Treasury ‘rules out’ online sales tax plan

Written by Hannah McGrath

Plans to examine an online sales tax to help struggling High Street retailers have been reportedly been ruled out by the Treasury.

In a letter to Nicky Morgan, chairwoman of the Treasury Select Committee, and Clive Betts, chairman of the Communities and Local Government Committee, seen by the Times newspaper, Mel Stride, the financial secretary to the Treasury, warned there was a “high risk” that any tax on e-commerce sales would fall foul of EU rules on state aid.

Last year Philip Hammond, the Chancellor of the Exchequer outlined plans for a new "digital sales tax" on the revenues of global technology giants such as search engine Google, but said a tax on online goods sales would be counterproductive as retailers would simply pass the cost onto consumers.
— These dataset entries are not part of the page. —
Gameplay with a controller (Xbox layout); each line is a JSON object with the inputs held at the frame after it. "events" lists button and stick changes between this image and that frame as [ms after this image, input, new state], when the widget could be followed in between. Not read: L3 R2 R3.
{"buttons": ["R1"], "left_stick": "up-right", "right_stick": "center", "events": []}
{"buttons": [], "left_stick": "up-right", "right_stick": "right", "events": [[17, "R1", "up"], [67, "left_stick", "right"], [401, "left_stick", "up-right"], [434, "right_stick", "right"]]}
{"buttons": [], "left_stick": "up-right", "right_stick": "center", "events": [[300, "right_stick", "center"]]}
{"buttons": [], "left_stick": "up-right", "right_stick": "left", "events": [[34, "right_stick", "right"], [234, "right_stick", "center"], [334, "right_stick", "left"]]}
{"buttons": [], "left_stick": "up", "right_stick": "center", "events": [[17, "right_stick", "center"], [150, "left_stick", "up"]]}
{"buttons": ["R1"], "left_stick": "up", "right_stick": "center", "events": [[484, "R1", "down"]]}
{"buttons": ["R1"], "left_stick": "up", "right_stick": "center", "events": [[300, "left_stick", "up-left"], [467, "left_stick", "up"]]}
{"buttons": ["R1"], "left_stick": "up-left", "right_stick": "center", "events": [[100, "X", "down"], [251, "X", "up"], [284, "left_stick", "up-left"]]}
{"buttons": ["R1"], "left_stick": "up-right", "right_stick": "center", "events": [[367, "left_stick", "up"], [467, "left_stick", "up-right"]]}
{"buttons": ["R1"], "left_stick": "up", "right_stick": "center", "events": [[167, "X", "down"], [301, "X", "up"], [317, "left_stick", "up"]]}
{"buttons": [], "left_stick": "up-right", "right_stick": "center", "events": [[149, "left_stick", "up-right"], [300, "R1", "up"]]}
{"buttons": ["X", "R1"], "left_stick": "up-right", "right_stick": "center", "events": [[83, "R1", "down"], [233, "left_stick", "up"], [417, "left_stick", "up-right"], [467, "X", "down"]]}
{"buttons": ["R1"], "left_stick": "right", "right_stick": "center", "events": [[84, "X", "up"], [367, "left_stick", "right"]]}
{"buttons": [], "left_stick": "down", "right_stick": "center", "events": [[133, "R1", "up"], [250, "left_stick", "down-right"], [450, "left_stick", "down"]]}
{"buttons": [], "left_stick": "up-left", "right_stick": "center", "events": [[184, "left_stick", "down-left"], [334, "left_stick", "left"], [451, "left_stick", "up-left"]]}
The Treasury has come under pressure to levy additional taxation on e-commerce giants such as Amazon to level the playing field for bricks and mortar retailers after a number of high profile figures, including Sports Direct owner Mike Ashley, warned of the demise of the High Street if the government does not take action.

The letter reportedly highlights the fact that under the draft withdrawal agreement with the EU, the UK would commit to “dynamic alignment” with the bloc on state-aid rules after Brexit, scheduled for 29 March.

Under EU rules it is illegal for member countries’ governments to give financial help to some companies and not others in a way which would distort fair competition.

The letter said: “Tax proposals have been judged to constitute state aid in the past . . . This [online sales tax] could distort competition,” and added: “The government considers there a high risk that such a tax would be found to be state aid.”

In an appearance before the Housing, Communities and Local Government Committee last month, Ashley called for a levy of 20 per cent of online sales on retailers who generate more than 20 per cent of their overall turnover online.

Calling the death of the High Street a “cataclysmic” event, Ashley - who last year bought House of Fraser and Evans Cycles out of administration - said the revenue raised from such a tax could be channelled to local authorities to fund cuts to business rates and upgrades to High Streets stores.

Dave Lewis, chief executive of Tesco, has also called for a tax of two per cent of online sales as way of redressing the balance in favour of physical stores, which have seen tens of thousands of closures in the past 12 months.